# Records for the exercise

● ● ● ● ● ● ●

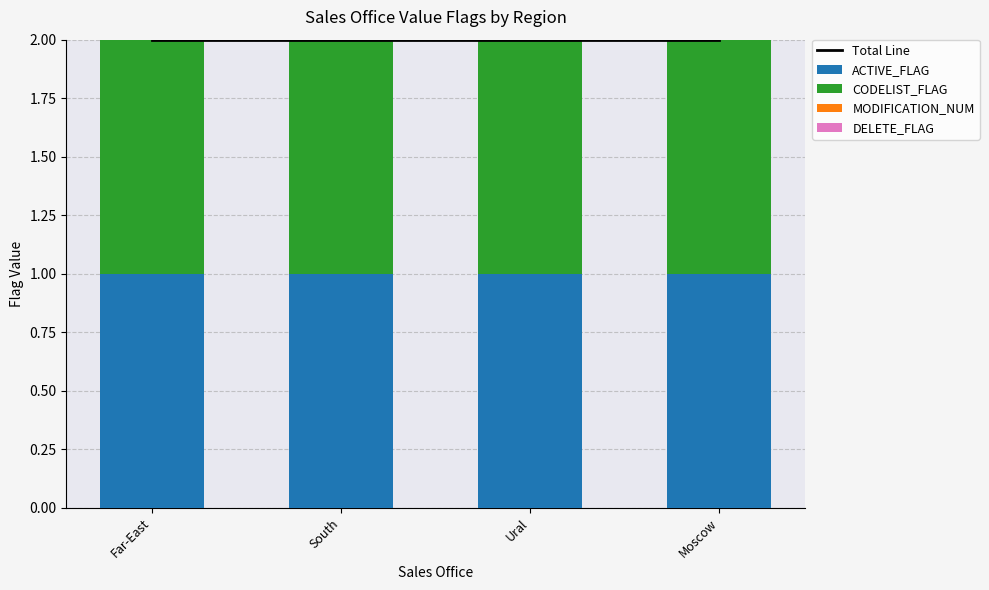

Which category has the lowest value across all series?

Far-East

● ● ● ● ● ● ●

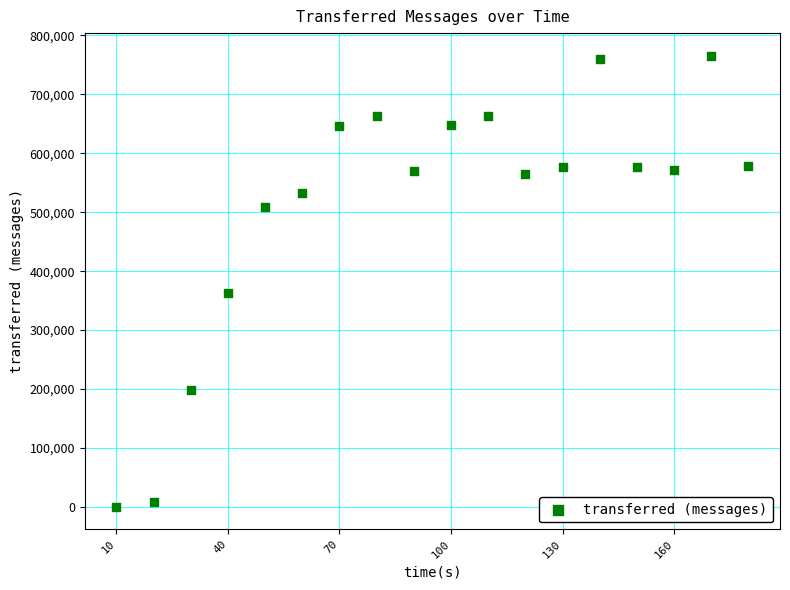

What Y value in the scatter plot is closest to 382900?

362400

● ● ● ● ● ● ●

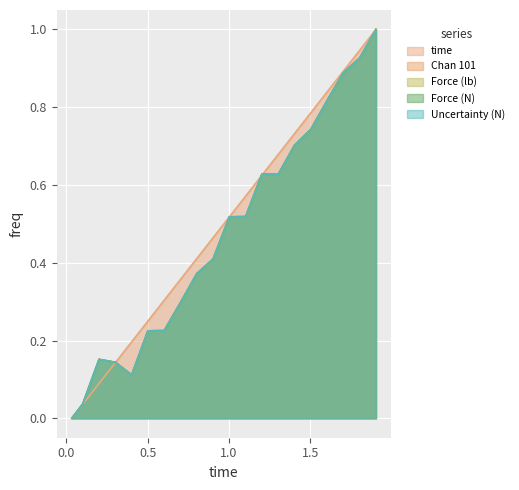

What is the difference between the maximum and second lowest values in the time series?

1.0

● ● ● ● ● ● ●

How many lines of the records above contain the string "lowest", with case counting? Reply with the number alone.

2